Salesforce Platform Events Sink Connector for Confluent Platform

Salesforce Platform Events are user-defined publish/subscribe events. The Kafka Connect Salesforce Platform Events Sink connector can be used to publish Platform Events from Apache Kafka® topics to Salesforce. This connector can be used with either standalone or distributed Kafka Connect workers.

The Platform Events Sink connector can be thought of as the inverse of the Platform Events Source connector. It is designed to read Platform Event records from a Kafka topic with data, streamed from the source connector, and then publish this data as new Platform Events to the configured organization.

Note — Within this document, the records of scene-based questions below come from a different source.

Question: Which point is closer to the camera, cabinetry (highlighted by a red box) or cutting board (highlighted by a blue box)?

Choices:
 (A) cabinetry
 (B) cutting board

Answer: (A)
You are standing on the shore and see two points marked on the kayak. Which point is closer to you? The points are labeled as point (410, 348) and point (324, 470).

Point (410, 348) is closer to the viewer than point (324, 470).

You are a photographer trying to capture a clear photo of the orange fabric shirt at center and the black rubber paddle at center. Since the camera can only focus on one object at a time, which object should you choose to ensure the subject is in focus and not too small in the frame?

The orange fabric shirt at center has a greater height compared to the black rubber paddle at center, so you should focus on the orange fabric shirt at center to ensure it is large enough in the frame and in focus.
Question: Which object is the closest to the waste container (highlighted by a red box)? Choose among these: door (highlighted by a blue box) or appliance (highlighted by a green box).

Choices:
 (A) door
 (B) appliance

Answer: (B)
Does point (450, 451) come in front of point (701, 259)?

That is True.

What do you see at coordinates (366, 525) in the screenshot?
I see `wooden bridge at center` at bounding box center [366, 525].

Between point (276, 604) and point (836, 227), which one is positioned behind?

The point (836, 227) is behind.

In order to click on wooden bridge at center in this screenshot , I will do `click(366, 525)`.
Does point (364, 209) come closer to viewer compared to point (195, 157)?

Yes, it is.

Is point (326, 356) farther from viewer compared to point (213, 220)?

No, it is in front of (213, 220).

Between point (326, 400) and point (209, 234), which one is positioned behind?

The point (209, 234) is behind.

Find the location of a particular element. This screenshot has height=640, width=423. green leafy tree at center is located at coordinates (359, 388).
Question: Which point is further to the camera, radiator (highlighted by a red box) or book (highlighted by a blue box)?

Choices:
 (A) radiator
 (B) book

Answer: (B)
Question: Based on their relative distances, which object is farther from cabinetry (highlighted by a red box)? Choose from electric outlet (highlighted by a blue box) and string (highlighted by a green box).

Note that the connector’s salesforce.platform.event.name property indicates the name of the event. Event names must end with __e. For example, salesforce.platform.event.name=UserLogout__e. Platform event definitions must exist in Salesforce before publishing events to Salesforce. For more information, see the Salesforce Developer Guide.

Features

The Salesforce Platform Events Sink connector includes the following features:

At least once delivery

This connector guarantees that records are delivered at least once from the Kafka topic.

Dead Letter Queue

This connector supports the Dead Letter Queue (DLQ) functionality. For information about accessing and using the DLQ, see Confluent Platform Dead Letter Queue.

Multiple tasks

The Platform Events Sink connector supports running one or more tasks. You can specify the number of tasks in the tasks.max configuration parameter. This can lead to performance gains when multiple files need to be parsed.

Input data formats

The Platform Events Sink connector for Confluent Platform supports the following input data formats:

  • Avro
  • JSON Schema
  • Protobuf

The connector does not support JSON (schemaless) format.

Configuration Properties

For a complete list of configuration properties for this connector, see Salesforce Platform Events Sink Connector Configuration Properties.

Considerations

Note the following when using the Salesforce Platform Events Sink connector.

API limits

The Salesforce connector is limited by the allocations and limits of the Salesforce account. For example, free organization accounts have a cap on the number of events that can occur within a 24-hour period.

Retries

In case of failures caused by network issues, you can configure the connector to retry Salesforce requests (once authentication succeeds) using the request.max.retries.time.ms parameter.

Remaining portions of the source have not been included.